Suppose you hear a vase break. You go to the living room and there's little Jimmy, next to the broken vase. He says that the cat did it.
But you didn't even have a cat in this household. So, Jimmy says, some cat must have sneaked in from the outside. You remember closing all the doors and windows, so he says it must have entered the house before you closed them.
Next you note that Jimmy is allergic to cats. You don't see him sneezing. So, he says, it was a Sphynx cat, which has no fur.
You go look for the cat, but you can't find it. Jimmy says it already run away by now. This conversation, in principle, could go on forever.
Every objection you would make, can be countered with an additional hypothesis, for example at some point in the conversation Jimmy could argue that the cat somehow unlocked the doors you remember locking or even that the cat is just invisible.
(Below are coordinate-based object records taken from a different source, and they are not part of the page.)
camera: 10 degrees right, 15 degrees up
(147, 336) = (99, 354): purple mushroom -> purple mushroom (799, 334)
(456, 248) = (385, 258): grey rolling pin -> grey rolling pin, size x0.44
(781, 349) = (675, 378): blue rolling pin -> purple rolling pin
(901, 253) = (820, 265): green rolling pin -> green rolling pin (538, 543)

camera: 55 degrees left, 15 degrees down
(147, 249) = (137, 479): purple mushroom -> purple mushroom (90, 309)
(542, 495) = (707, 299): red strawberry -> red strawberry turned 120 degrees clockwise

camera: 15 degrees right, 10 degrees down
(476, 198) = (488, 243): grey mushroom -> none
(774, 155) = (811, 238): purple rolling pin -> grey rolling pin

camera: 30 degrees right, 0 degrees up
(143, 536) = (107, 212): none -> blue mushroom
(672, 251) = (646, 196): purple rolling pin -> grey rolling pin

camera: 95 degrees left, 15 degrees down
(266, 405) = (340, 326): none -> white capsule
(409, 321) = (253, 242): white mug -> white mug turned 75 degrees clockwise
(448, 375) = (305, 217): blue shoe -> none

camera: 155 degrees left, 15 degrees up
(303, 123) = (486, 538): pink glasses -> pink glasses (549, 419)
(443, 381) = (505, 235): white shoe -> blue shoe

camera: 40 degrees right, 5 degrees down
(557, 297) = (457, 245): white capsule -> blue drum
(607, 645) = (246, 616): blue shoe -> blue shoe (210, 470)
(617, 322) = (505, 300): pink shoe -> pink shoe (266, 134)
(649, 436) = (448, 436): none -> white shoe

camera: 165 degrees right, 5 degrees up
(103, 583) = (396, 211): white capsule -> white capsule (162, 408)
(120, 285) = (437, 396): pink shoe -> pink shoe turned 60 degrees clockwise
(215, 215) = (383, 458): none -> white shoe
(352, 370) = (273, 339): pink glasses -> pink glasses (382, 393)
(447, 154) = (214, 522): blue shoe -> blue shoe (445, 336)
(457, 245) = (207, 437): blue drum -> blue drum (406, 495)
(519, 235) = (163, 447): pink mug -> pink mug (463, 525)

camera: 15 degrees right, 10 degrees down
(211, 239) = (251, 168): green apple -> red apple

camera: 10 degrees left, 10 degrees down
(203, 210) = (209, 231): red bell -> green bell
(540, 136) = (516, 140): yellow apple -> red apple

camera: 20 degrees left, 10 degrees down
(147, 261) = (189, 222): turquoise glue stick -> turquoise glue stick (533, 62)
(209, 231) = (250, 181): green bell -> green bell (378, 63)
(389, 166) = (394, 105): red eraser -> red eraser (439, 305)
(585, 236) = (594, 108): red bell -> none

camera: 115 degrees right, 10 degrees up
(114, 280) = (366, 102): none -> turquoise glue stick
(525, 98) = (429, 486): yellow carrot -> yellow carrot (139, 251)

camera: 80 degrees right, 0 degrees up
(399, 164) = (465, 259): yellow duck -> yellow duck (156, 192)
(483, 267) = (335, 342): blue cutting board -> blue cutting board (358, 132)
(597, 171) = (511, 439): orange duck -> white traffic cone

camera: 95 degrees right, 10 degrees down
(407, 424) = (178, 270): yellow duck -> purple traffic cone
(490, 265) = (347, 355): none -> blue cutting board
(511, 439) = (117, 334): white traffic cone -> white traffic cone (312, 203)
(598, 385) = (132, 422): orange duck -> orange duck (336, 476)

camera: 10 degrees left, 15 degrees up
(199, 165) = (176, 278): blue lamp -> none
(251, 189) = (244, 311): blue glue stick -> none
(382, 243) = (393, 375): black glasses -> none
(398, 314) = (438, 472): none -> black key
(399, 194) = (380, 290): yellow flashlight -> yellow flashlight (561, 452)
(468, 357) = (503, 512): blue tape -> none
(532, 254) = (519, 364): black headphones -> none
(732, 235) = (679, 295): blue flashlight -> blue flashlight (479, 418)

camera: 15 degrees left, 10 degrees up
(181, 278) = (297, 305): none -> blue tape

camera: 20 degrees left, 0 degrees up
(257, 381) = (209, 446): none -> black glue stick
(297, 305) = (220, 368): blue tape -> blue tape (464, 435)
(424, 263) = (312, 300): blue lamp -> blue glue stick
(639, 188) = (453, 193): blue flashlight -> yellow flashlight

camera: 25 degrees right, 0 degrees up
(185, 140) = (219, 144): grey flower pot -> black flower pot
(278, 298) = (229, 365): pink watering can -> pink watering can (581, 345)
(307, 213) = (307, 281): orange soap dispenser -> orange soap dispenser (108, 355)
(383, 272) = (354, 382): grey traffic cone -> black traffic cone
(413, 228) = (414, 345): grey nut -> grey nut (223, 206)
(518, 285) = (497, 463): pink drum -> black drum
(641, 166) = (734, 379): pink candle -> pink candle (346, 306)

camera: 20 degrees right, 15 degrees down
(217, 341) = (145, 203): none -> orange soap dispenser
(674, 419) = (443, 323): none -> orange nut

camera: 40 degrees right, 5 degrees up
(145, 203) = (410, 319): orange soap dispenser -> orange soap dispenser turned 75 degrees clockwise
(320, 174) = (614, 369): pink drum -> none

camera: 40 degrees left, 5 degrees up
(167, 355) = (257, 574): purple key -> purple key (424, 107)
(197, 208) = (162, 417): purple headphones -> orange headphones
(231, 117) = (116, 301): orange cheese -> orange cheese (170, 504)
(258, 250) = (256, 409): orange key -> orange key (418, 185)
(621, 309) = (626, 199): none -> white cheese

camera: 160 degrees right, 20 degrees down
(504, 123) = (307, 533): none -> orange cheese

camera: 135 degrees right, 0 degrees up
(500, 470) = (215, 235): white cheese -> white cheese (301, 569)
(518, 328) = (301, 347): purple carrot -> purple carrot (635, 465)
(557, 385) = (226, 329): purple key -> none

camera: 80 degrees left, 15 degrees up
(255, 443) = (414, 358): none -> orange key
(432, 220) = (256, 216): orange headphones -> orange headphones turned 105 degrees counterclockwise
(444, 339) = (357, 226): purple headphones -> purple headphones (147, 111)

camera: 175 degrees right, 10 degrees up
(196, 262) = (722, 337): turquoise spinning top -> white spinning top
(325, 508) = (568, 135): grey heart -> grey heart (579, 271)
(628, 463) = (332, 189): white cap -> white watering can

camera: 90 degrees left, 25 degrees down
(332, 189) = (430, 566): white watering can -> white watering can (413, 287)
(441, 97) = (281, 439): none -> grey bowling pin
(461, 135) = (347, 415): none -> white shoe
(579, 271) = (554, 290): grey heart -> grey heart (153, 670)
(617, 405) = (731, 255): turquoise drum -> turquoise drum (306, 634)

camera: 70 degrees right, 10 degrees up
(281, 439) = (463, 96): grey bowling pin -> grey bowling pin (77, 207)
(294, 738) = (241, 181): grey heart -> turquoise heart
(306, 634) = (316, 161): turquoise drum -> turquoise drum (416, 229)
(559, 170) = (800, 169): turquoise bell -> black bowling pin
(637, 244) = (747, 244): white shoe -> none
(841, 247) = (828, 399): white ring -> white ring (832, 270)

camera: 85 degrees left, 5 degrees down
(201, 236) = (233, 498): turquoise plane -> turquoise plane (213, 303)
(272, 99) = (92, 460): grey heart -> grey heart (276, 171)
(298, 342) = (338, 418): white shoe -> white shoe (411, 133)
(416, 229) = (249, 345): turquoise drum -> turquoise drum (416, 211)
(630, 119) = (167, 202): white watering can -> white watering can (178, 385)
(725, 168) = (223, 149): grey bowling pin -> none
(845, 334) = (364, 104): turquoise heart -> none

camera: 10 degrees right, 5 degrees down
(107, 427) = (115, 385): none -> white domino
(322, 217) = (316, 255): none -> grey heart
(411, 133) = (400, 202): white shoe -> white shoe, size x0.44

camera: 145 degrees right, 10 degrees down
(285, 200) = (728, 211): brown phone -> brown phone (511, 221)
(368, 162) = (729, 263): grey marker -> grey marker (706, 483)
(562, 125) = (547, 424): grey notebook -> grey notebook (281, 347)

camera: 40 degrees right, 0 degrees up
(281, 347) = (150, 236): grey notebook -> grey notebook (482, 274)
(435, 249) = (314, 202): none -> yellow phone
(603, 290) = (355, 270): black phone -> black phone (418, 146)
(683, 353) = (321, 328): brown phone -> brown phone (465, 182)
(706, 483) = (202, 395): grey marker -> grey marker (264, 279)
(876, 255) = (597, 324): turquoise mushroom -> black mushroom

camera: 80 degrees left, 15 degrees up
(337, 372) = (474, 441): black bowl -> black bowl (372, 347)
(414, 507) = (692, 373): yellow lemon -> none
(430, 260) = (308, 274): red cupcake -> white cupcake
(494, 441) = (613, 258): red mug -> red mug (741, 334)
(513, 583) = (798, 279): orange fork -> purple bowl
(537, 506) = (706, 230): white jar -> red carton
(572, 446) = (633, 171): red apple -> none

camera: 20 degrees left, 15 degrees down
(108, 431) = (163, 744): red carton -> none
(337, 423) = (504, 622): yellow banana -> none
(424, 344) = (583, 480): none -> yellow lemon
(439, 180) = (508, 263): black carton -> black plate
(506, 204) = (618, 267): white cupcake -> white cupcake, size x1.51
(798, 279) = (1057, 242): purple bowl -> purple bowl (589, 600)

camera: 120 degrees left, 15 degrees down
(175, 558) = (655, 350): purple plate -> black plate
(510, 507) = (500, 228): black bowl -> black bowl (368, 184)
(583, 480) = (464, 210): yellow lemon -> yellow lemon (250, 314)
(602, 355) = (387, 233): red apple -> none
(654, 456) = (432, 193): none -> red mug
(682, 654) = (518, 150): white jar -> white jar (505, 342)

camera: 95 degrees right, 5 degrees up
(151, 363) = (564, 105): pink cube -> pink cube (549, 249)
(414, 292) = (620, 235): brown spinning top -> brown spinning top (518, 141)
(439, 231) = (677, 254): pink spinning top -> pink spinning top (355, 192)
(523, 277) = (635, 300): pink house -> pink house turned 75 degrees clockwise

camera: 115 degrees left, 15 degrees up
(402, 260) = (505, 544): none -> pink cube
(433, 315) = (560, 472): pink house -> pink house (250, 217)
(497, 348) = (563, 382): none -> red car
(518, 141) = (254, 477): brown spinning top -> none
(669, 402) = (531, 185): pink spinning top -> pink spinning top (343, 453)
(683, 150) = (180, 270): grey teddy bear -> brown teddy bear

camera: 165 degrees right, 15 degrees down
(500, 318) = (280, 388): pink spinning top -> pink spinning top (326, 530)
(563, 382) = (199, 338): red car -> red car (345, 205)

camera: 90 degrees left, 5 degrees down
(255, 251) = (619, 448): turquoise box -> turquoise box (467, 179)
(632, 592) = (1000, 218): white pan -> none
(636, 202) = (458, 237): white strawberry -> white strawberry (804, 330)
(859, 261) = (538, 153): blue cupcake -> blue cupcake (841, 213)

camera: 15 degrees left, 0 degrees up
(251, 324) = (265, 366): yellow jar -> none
Before that would happen, you would probably tell Jimmy to stop with these explanations and draw the much simpler conclusion that HE broke the vase. If you would do so, you would be acting in accordance with a philosophical rule of thumb, called "Occam's razor" - named after the sholastic philosopher William of Ockham.
The rule can be summed up as following: "always pick simplest solutions, since they are more likely to be correct than complex ones. " But, why do we think that? Why would we think that simple solutions are more likely to be correct?
In the history of philosophy, there were different attempts to justify this kind of reasoning. Prior to the 20th century, for example, it was commonly believed that nature itself is simple. So, of course, simpler hypotheses about nature are more likely to be true.
This view often drew from theology. Aquinas, for example, wrote that "nature does not employ two instruments where one suffices. " Perhaps the most well-known instance of such a justification can be found in Copernicus' rejection of the Ptolemaeus' geocentric model of the solar system - which was a quite complex model - in favor of a simpler model.
Copernicus adopted Plato's conception of celestial bodies as being perfect and thereby they would have to display a perfect and simple kind of motion, one that is not to be found in the somehow chaotic Ptolemaeus' geocentric model. One could therefore say that one of his reasons for developing an alternative model of the solar system was aesthetic. Although it was by no means its only reason.
Since then, philosophers presented justifications for Occam's razor that we might find more convincing - one being a direct result of basic probability theory. By definition, all assumptions introduce possibilities for error. If an assumption does not improve the accuracy of a theory, it's only effect is to increase the probability that the overall theory is wrong.
Let's put it in other terms - if we get back to this Jimmy and the broken vase: with every additional explanation that he offered, the cat theory increased in complexity - meaning, it rested on an increasing number of conditions that had to be met in order to the cat to break the vase. The more conditions had to be met for something to happen, the less likely the theory will seem. Another justification for Occam's razor rests on the observation that if we manage to simplify theoretical models in science, they get better at predicting future events.
Simplicity, in this view, is a counterweight or counterbalance for the problem of overfitting our theory to a particular set of data. If we manage to deduce a simpler version of our theory, we can get rid of all the statistical noise in our experiments. Arguably, simpler models capture the underlying structure of the world better.
Occam's razor continues to be an effective method of reasoning, both in science and everyday life.